Un bref relevé  non exhaustif des commentaires sur un article du Nel Obs en ligne - DSK par Marcela Iacub : une stupéfiante puissance littéraire -  est révélateur.

« Je suis journaliste de presse écrite. Il me semble que Le Nouvel Obs vit ses dernières années.

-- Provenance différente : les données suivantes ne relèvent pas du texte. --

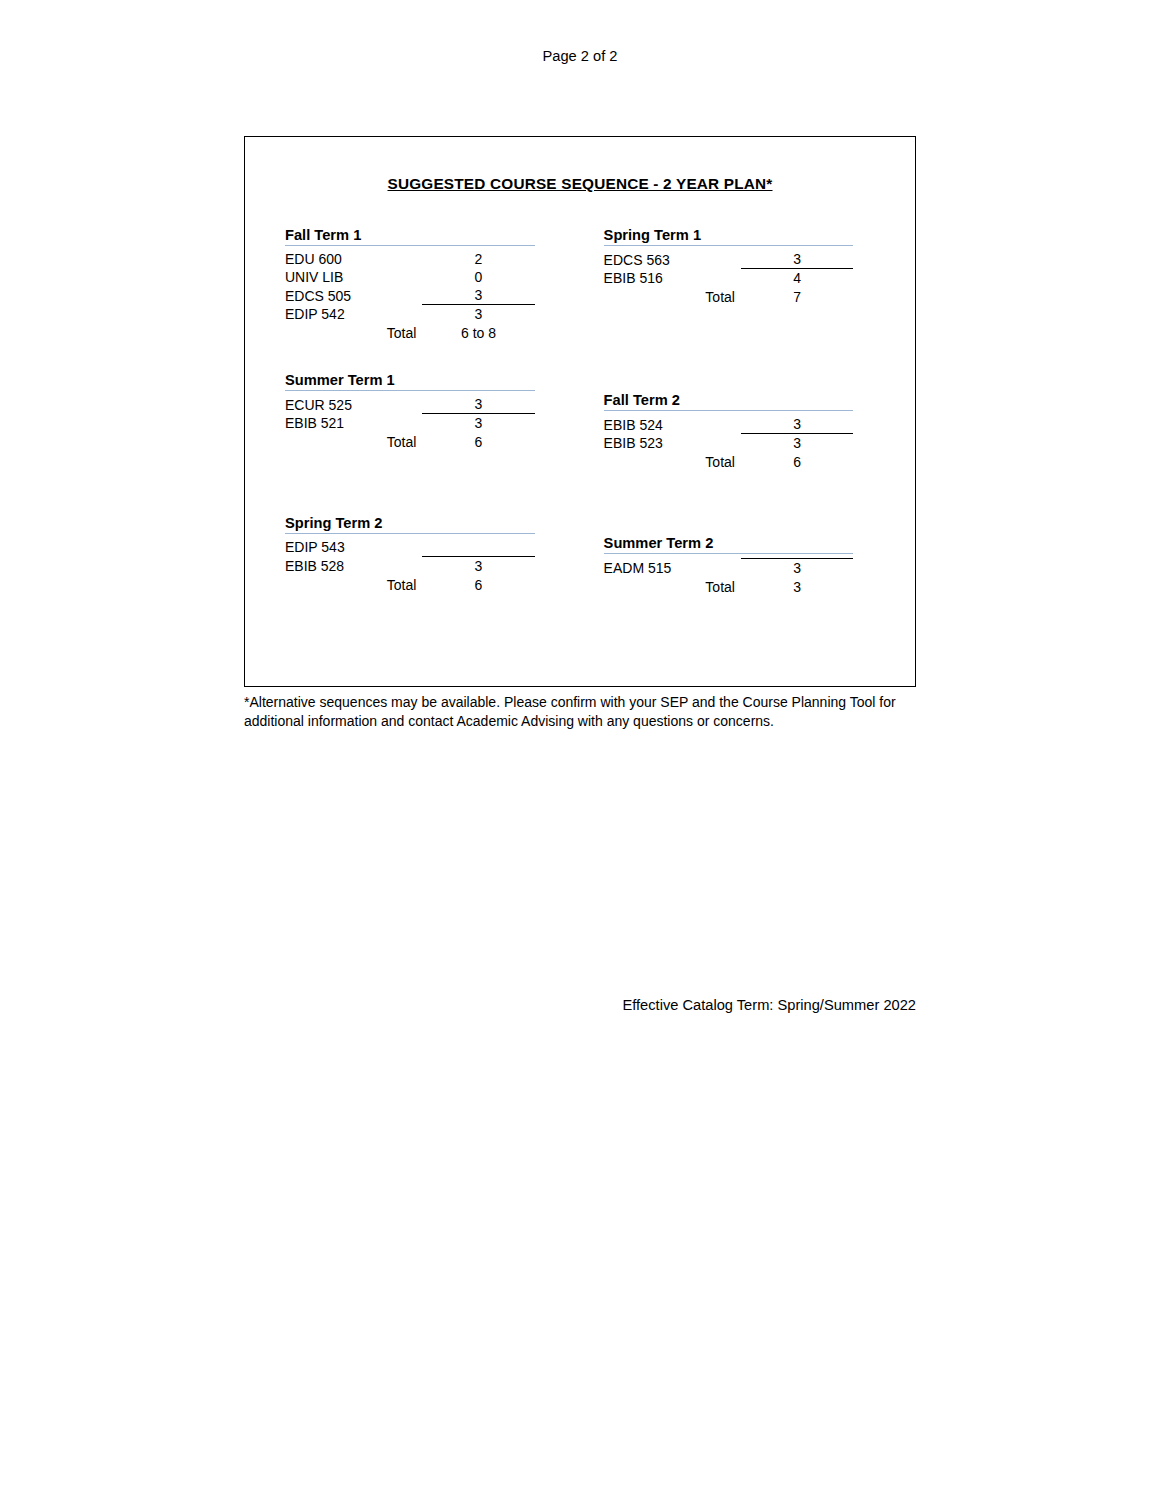Page 2 of 2
SUGGESTED COURSE SEQUENCE - 2 YEAR PLAN*
Fall Term 1
| EDU 600 | 2 |
| UNIV LIB | 0 |
| EDCS 505 | 3 |
| EDIP 542 | 3 |
| Total | 6 to 8 |
Summer Term 1
| ECUR 525 | 3 |
| EBIB 521 | 3 |
| Total | 6 |
Spring Term 2
| EDIP 543 | |
| EBIB 528 | 3 |
| Total | 6 |
Spring Term 1
| EDCS 563 | 3 |
| EBIB 516 | 4 |
| Total | 7 |
Fall Term 2
| EBIB 524 | 3 |
| EBIB 523 | 3 |
| Total | 6 |
Summer Term 2
| EADM 515 | 3 |
| Total | 3 |
*Alternative sequences may be available. Please confirm with your SEP and the Course Planning Tool for additional information and contact Academic Advising with any questions or concerns.
Effective Catalog Term: Spring/Summer 2022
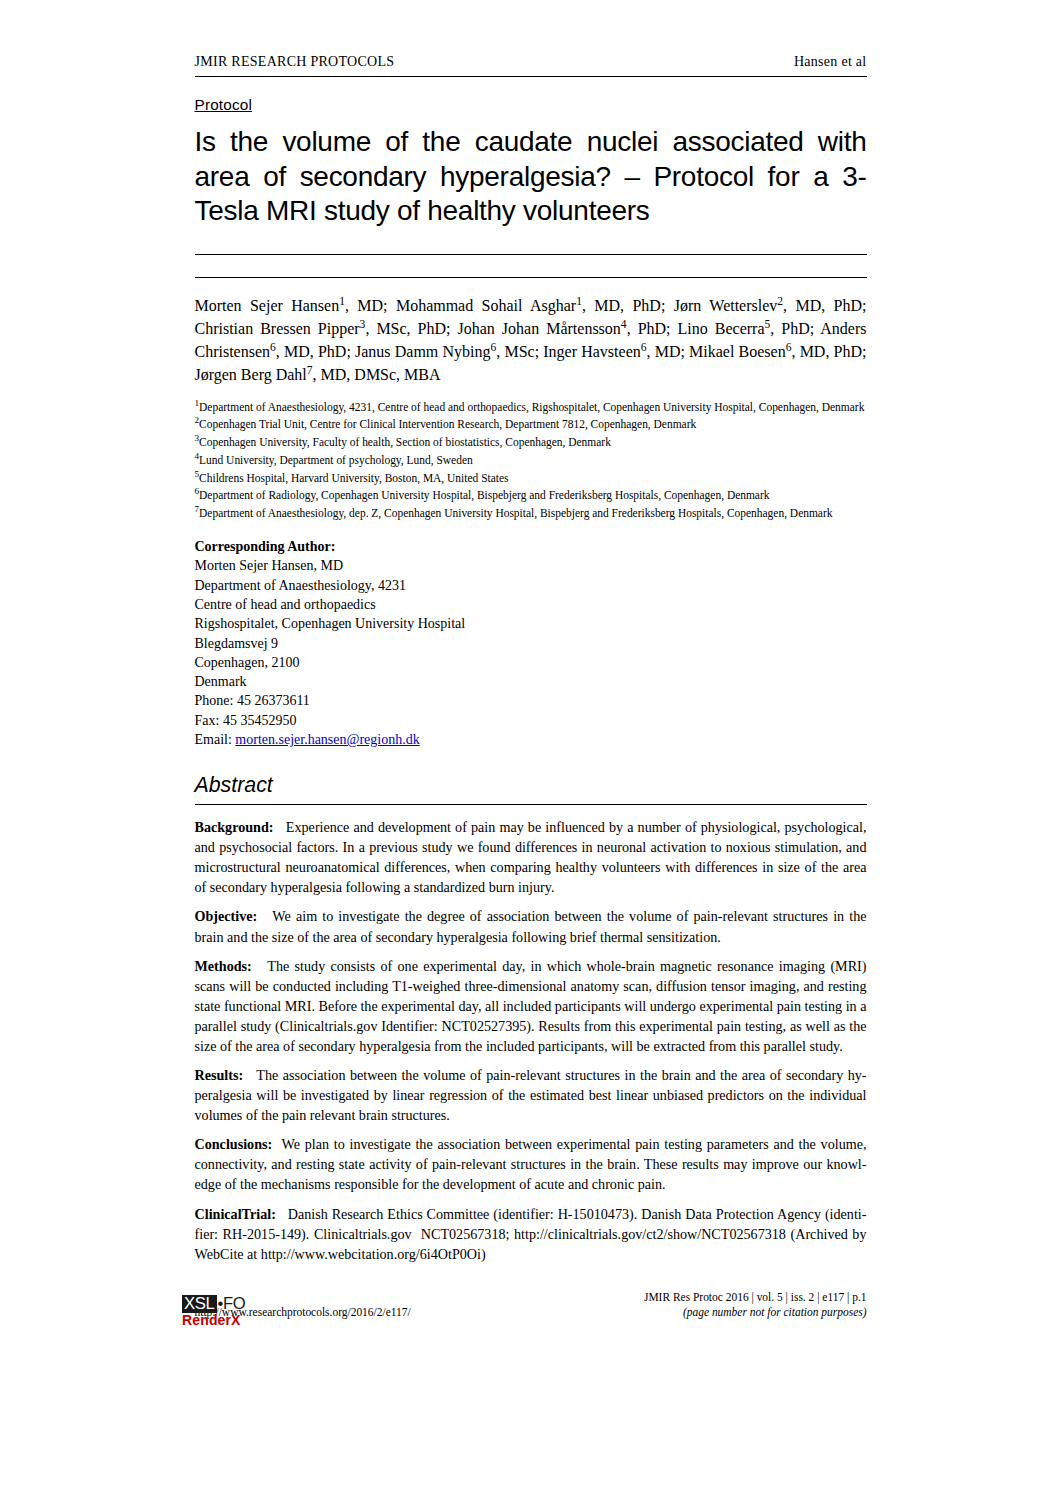JMIR RESEARCH PROTOCOLS
Hansen et al
Protocol
Is the volume of the caudate nuclei associated with area of secondary hyperalgesia? – Protocol for a 3-Tesla MRI study of healthy volunteers
Morten Sejer Hansen1, MD; Mohammad Sohail Asghar1, MD, PhD; Jørn Wetterslev2, MD, PhD; Christian Bressen Pipper3, MSc, PhD; Johan Johan Mårtensson4, PhD; Lino Becerra5, PhD; Anders Christensen6, MD, PhD; Janus Damm Nybing6, MSc; Inger Havsteen6, MD; Mikael Boesen6, MD, PhD; Jørgen Berg Dahl7, MD, DMSc, MBA
1Department of Anaesthesiology, 4231, Centre of head and orthopaedics, Rigshospitalet, Copenhagen University Hospital, Copenhagen, Denmark
2Copenhagen Trial Unit, Centre for Clinical Intervention Research, Department 7812, Copenhagen, Denmark
3Copenhagen University, Faculty of health, Section of biostatistics, Copenhagen, Denmark
4Lund University, Department of psychology, Lund, Sweden
5Childrens Hospital, Harvard University, Boston, MA, United States
6Department of Radiology, Copenhagen University Hospital, Bispebjerg and Frederiksberg Hospitals, Copenhagen, Denmark
7Department of Anaesthesiology, dep. Z, Copenhagen University Hospital, Bispebjerg and Frederiksberg Hospitals, Copenhagen, Denmark
Corresponding Author:
Morten Sejer Hansen, MD
Department of Anaesthesiology, 4231
Centre of head and orthopaedics
Rigshospitalet, Copenhagen University Hospital
Blegdamsvej 9
Copenhagen, 2100
Denmark
Phone: 45 26373611
Fax: 45 35452950
Email: morten.sejer.hansen@regionh.dk
Abstract
Background: Experience and development of pain may be influenced by a number of physiological, psychological, and psychosocial factors. In a previous study we found differences in neuronal activation to noxious stimulation, and microstructural neuroanatomical differences, when comparing healthy volunteers with differences in size of the area of secondary hyperalgesia following a standardized burn injury.
Objective: We aim to investigate the degree of association between the volume of pain-relevant structures in the brain and the size of the area of secondary hyperalgesia following brief thermal sensitization.
Methods: The study consists of one experimental day, in which whole-brain magnetic resonance imaging (MRI) scans will be conducted including T1-weighed three-dimensional anatomy scan, diffusion tensor imaging, and resting state functional MRI. Before the experimental day, all included participants will undergo experimental pain testing in a parallel study (Clinicaltrials.gov Identifier: NCT02527395). Results from this experimental pain testing, as well as the size of the area of secondary hyperalgesia from the included participants, will be extracted from this parallel study.
Results: The association between the volume of pain-relevant structures in the brain and the area of secondary hyperalgesia will be investigated by linear regression of the estimated best linear unbiased predictors on the individual volumes of the pain relevant brain structures.
Conclusions: We plan to investigate the association between experimental pain testing parameters and the volume, connectivity, and resting state activity of pain-relevant structures in the brain. These results may improve our knowledge of the mechanisms responsible for the development of acute and chronic pain.
ClinicalTrial: Danish Research Ethics Committee (identifier: H-15010473). Danish Data Protection Agency (identifier: RH-2015-149). Clinicaltrials.gov NCT02567318; http://clinicaltrials.gov/ct2/show/NCT02567318 (Archived by WebCite at http://www.webcitation.org/6i4OtP0Oi)
http://www.researchprotocols.org/2016/2/e117/
JMIR Res Protoc 2016 | vol. 5 | iss. 2 | e117 | p.1
(page number not for citation purposes)
XSL•FO
RenderX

Comment est-il possible de tomber aussi bas en journalisme ? » écrit un Torn Ventura qui doit être moins journaliste que moi. Il ajoute « Non seulement jamais plus je n'achèterai cet hebdo, mais l'idée même de travailler pour ce genre de presse me devient abjecte. Et je me demande même comment les journaleux qui y bossent peuvent continuer à se regarder dans la glace et se dire : je suis un journaliste » !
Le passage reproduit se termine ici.